Jolivue is a census-designated place (CDP) in Augusta County, Virginia, United States. As of the 2020 census, Jolivue had a population of 1,168. It is part of the Staunton-Waynesboro Micropolitan Statistical Area.
==History==
Located near Jolivue is the Valley Railroad Stone Bridge, listed on the National Register of Historic Places in 1974.

==Geography==
Jolivue is located at (38.115146, −79.071791).

According to the United States Census Bureau, the CDP has a total area of 4.9 sqkm, all land.

==Demographics==
|2020= 1168

As of the census of 2000, there were 1,037 people, 551 households, and 249 families residing in the CDP. The population density was 527.2 people per square mile (203.2/km^{2}). There were 594 housing units at an average density of 302.0/sq mi (116.4/km^{2}). The racial makeup of the CDP was 92.67% White, 2.80% African American, 1.54% Asian, 0.96% from other races, and 2.03% from two or more races. Hispanic or Latino of any race were 3.09% of the population.

There were 551 households, out of which 17.8% had children under the age of 18 living with them, 34.5% were married couples living together, 7.8% had a female householder with no husband present, and 54.8% were non-families. 49.4% of all households were made up of individuals, and 26.7% had someone living alone who was 65 years of age or older. The average household size was 1.88 and the average family size was 2.76.

In the CDP, the population was spread out, with 17.7% under the age of 18, 6.1% from 18 to 24, 30.3% from 25 to 44, 20.9% from 45 to 64, and 25.0% who were 65 years of age or older. The median age was 42 years. For every 100 females there were 74.3 males. For every 100 females age 18 and over, there were 70.6 males.

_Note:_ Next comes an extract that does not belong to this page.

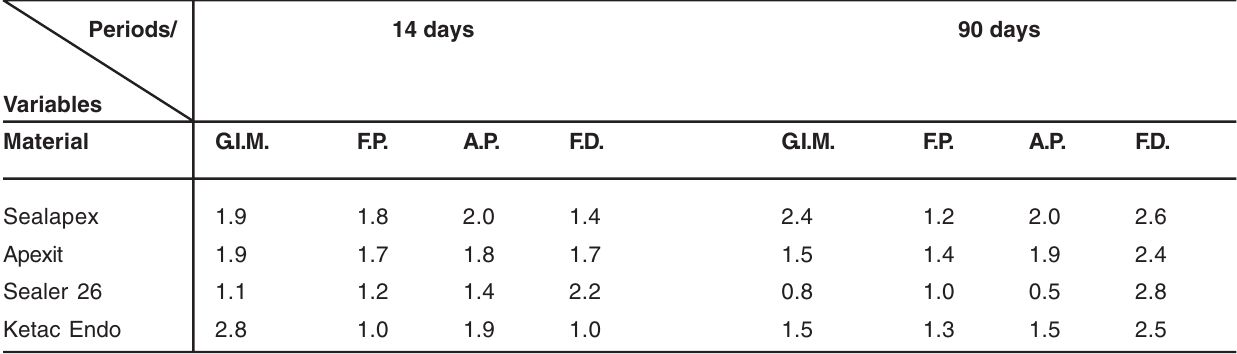
TABLE 1- Means of the variables general inflammation magnitude (G.I.M.), Fibroblastic proliferation (F.P.), Angioblastic proliferation (A.P.), and Fibrosis density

The median income for a household in the CDP was $27,672, and the median income for a family was $40,150. Males had a median income of $29,313 versus $25,395 for females. The per capita income for the CDP was $18,905. About 6.0% of families and 10.4% of the population were below the poverty line, including 21.5% of those under age 18 and 13.7% of those age 65 or over.

Historical population
| Census | Pop. | Note | %± |
| 2000 | 1,037 |  | — |
| 2010 | 1,129 |  | 8.9% |
| 2020 | 1,168 |  | 3.5% |
U.S. Decennial Census 2010 2020

==Climate==
The climate in this area is characterized by hot, humid summers and generally mild to cool winters. According to the Köppen Climate Classification system, Jolivue has a humid subtropical climate, abbreviated "Cfa" on climate maps.